I mean, after all, think of the wonders of civilization. Would the mysterious pyramids be built if religion didn't exist? I don't think so. And yet science has yet to discover how they were built. Religion has been a motivational aspect of many cultures.

No mention of insight into their past, hm?

Quote
There's still no confirmation. The slave thing's just a theory.

So is gravity. Do you deny gravity?
~
If I recall correctly my mathematics teacher explaining why we needed to learn about pi and friends, it is used all the time in architecture and manufacturing. And Radical Dreamer already covered the stars argument.

It's not that we couldn't build the pyramids, just that we don't.
Title: Re: Atheism
Post by: Burning Zeppelin on February 06, 2008, 04:42:45 am
Lulz at argument about the innocent topic of pyramids. By the way, I think it is 99% accepted that slaves built the pyramids. How the slaves built the pyramids is another story all together, but it's most likely that they used ramps, and brought the stones from another city to Giza during the flooding season (6 months farming, 6 months pyramiding)
Title: Re: Atheism
Post by: Thought on February 06, 2008, 10:51:13 am
It's not that we couldn't build the pyramids, just that we don't.

Actually... "we" have built pyramids: The Luxor (http://en.wikipedia.org/wiki/Luxor_Hotel) is just one example. We just generally have technology that allows us to build things more efficiently, so we don't waste time on pyramids.

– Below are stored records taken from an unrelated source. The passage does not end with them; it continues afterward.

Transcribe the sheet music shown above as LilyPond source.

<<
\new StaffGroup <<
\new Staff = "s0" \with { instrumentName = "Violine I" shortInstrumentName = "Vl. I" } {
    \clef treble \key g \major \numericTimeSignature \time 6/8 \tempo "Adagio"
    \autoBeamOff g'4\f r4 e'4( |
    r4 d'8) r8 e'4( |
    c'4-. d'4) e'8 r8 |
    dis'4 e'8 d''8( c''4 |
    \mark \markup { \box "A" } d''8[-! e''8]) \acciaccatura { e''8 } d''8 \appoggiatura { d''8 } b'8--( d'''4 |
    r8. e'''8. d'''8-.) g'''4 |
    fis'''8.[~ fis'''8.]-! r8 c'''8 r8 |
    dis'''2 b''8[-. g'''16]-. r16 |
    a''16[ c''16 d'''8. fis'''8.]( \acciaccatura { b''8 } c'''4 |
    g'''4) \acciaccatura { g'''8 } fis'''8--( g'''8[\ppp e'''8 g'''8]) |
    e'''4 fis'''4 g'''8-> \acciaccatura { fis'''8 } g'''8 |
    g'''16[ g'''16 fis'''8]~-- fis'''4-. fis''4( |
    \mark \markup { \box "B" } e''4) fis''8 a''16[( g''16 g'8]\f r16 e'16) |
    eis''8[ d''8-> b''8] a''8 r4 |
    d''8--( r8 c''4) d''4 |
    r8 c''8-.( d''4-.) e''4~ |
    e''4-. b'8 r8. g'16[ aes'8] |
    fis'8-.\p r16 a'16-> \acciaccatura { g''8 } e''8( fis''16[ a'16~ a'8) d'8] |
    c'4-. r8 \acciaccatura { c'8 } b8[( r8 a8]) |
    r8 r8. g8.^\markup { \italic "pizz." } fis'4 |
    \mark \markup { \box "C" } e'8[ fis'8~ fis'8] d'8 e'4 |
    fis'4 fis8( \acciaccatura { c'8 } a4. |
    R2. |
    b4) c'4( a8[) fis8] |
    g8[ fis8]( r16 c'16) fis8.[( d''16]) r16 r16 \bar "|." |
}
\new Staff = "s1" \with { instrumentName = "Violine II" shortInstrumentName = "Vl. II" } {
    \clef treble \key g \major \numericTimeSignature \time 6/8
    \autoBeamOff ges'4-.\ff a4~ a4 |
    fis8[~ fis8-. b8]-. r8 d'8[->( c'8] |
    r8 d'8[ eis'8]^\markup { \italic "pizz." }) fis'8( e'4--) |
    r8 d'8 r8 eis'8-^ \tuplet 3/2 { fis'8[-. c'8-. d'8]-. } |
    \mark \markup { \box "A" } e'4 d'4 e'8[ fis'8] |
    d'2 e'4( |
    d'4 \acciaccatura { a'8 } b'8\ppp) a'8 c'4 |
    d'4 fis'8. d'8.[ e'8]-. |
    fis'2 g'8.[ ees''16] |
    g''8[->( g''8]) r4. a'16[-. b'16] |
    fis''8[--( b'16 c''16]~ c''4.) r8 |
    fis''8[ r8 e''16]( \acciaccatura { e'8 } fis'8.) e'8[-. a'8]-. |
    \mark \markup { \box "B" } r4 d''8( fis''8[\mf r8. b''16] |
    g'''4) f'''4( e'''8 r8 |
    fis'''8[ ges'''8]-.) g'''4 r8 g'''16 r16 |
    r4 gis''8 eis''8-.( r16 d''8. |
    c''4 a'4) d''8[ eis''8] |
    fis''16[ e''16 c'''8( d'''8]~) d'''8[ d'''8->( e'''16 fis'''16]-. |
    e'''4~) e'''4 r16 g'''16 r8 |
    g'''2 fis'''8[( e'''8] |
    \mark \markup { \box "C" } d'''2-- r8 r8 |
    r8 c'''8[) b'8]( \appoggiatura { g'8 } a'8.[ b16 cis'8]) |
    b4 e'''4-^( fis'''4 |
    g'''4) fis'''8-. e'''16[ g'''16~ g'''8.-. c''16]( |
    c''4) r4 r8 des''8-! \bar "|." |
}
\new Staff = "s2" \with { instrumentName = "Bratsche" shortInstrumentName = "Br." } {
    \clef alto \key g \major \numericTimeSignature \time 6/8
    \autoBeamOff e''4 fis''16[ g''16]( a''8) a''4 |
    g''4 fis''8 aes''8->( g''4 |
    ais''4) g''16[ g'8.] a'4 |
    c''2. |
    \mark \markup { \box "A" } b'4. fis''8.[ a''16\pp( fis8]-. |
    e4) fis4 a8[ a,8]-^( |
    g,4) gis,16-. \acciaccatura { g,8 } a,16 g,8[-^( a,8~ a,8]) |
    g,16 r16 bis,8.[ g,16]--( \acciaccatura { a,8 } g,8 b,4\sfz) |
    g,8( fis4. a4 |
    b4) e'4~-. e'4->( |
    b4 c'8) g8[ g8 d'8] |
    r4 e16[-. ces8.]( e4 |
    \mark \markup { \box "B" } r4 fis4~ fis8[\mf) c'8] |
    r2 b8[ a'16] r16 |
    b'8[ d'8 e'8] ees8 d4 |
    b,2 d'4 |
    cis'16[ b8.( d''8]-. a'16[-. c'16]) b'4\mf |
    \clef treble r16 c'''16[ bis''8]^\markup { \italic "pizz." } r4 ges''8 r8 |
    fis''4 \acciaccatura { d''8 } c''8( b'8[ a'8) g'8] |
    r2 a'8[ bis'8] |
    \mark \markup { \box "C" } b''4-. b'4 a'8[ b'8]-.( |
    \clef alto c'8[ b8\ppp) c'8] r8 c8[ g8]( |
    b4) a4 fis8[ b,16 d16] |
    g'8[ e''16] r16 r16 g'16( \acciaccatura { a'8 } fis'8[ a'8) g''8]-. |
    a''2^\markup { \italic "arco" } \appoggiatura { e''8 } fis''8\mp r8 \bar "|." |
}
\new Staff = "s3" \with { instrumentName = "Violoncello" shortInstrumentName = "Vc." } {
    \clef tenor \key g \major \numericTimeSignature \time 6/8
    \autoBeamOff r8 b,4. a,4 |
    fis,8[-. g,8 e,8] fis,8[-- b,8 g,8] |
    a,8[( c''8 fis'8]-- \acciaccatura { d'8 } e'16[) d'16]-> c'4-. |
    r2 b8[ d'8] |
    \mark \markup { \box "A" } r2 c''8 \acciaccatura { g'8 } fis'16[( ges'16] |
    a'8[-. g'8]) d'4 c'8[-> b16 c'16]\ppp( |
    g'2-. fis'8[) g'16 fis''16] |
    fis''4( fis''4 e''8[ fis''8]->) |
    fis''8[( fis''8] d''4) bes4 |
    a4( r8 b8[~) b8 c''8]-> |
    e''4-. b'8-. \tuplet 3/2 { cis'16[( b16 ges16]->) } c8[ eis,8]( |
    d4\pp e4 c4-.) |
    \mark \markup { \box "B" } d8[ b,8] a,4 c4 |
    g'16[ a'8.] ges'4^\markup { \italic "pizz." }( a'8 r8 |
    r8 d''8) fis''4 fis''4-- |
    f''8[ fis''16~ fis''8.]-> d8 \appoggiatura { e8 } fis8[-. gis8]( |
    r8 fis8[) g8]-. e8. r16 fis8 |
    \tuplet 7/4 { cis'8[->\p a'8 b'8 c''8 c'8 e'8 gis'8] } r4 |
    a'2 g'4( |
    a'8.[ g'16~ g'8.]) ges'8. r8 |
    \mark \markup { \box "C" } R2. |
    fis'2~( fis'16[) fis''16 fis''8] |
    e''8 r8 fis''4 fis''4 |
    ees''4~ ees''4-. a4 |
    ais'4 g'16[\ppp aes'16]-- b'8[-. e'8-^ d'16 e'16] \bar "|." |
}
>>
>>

It isn't that the pyramids aren't wonderful or impressive structures; just they aren't the best example. It’s the John Rhys-Davies of world wonders.
Title: Re: Atheism
Post by: MsBlack on February 06, 2008, 04:59:34 pm
By "pyramid" I meant along the lines of gratuitously colossal tombs similar in many ways to those in question.
Title: Re: Atheism
Post by: Daniel Krispin on February 06, 2008, 08:43:47 pm
And I'd like to point out that the repetition that 'slaves built the pyramids' being fact or viable theory is actually wrong. One thing we do know is that it likely wasn't slaves. It was the populace who were fed and clothed etc. It was teh citizens of Egypt themselves that built it, and as such, while it was brute human labour (one recent theory I heard had them just pull the stones straight up the sides), it was not technically 'slaves.'
Title: Re: Atheism
Post by: Burning Zeppelin on February 07, 2008, 02:45:45 am
They were slaves, but the term slave often implies a moral evil. The slaves did not mind, in fact, they were happy they could do it. They were pleasing their God. They could go to heaven! Also, like I said before, when the pyramids were being built, it was impossible to farm, so the Courts of Egypt decided to give them food for sustinence if they built the pyramids.